Extracted entries section start
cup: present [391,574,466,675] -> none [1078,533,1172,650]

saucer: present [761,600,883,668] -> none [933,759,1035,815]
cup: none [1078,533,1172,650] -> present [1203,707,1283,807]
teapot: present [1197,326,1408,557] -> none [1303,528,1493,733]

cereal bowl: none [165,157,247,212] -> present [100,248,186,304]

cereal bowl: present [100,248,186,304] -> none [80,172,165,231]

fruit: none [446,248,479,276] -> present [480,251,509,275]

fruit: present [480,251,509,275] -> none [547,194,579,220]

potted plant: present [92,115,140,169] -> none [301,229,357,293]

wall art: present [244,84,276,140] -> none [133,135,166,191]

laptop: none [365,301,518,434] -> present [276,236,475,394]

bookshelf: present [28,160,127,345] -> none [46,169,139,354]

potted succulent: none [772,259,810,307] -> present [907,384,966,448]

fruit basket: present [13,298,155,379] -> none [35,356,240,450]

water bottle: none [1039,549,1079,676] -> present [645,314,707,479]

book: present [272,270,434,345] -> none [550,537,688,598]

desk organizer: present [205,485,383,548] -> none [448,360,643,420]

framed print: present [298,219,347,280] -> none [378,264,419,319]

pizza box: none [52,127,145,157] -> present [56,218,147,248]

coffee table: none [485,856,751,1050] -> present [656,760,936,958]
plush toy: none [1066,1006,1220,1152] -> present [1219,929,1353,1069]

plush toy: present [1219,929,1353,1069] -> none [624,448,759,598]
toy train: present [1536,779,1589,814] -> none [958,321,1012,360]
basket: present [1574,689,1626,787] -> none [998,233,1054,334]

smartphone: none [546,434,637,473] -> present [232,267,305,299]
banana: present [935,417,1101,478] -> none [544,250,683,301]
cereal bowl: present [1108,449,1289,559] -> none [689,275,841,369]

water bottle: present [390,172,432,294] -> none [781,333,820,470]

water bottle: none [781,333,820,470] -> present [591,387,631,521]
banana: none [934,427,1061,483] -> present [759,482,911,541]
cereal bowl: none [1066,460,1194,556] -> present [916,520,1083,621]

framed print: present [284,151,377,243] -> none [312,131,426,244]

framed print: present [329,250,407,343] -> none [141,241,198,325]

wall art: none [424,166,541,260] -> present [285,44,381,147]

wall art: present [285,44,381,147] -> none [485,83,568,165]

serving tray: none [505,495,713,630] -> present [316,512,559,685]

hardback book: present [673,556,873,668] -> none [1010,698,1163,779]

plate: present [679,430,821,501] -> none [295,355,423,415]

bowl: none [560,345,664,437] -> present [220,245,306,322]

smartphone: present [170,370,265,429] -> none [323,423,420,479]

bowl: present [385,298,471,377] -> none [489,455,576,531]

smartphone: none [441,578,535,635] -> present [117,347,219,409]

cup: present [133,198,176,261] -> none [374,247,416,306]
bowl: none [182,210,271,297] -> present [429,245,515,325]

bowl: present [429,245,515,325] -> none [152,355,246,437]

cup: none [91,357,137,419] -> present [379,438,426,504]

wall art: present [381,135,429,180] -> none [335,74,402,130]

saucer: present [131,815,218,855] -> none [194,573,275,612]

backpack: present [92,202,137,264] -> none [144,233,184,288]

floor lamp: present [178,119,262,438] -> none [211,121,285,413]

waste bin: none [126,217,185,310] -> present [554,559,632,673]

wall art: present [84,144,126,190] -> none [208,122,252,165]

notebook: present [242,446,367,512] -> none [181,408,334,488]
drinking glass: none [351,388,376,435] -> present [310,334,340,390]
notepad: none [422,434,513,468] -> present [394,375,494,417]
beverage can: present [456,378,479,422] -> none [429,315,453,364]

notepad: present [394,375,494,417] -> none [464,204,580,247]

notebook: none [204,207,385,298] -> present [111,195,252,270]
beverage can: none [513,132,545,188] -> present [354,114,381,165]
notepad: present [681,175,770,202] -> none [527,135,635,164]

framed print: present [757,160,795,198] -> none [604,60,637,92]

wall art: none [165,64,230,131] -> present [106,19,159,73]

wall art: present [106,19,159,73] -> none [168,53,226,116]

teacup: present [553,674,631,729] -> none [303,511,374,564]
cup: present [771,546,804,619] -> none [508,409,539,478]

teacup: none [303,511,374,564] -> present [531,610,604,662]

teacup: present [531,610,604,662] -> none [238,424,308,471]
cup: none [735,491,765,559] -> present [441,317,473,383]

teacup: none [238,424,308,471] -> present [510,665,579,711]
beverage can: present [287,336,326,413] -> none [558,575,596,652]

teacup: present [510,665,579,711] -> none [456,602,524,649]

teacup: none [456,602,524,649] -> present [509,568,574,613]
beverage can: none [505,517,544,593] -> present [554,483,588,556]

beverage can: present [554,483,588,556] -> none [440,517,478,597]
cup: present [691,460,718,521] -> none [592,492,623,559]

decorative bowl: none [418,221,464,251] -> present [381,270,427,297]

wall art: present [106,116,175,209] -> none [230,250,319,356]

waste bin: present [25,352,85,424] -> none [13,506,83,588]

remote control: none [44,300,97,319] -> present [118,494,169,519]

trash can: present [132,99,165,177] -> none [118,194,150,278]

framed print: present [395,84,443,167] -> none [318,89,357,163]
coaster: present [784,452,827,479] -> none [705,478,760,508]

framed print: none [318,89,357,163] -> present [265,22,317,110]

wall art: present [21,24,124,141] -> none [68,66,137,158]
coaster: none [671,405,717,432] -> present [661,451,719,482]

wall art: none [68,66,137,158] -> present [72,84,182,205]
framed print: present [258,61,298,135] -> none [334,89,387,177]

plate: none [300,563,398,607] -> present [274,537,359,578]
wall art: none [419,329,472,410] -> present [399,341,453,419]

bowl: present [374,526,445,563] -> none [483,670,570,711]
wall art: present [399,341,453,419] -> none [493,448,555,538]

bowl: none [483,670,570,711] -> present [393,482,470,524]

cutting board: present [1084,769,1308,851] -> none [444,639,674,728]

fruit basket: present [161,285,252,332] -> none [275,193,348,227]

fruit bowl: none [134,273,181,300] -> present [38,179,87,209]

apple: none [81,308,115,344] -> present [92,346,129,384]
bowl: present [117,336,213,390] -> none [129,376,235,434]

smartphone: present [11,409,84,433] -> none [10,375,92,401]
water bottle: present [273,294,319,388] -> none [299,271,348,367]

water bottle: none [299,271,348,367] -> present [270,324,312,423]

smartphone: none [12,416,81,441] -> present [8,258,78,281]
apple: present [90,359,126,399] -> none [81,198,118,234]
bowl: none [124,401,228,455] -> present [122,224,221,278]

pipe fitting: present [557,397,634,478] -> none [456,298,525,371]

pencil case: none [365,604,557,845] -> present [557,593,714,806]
Extracted entries section end
Directions:
Could you set down exactly the lines above, from the one containing "fruit bowl: none" through the last, including both and nothing else?

Solution for this task:
fruit bowl: none [134,273,181,300] -> present [38,179,87,209]

apple: none [81,308,115,344] -> present [92,346,129,384]
bowl: present [117,336,213,390] -> none [129,376,235,434]

smartphone: present [11,409,84,433] -> none [10,375,92,401]
water bottle: present [273,294,319,388] -> none [299,271,348,367]

water bottle: none [299,271,348,367] -> present [270,324,312,423]

smartphone: none [12,416,81,441] -> present [8,258,78,281]
apple: present [90,359,126,399] -> none [81,198,118,234]
bowl: none [124,401,228,455] -> present [122,224,221,278]

pipe fitting: present [557,397,634,478] -> none [456,298,525,371]

pencil case: none [365,604,557,845] -> present [557,593,714,806]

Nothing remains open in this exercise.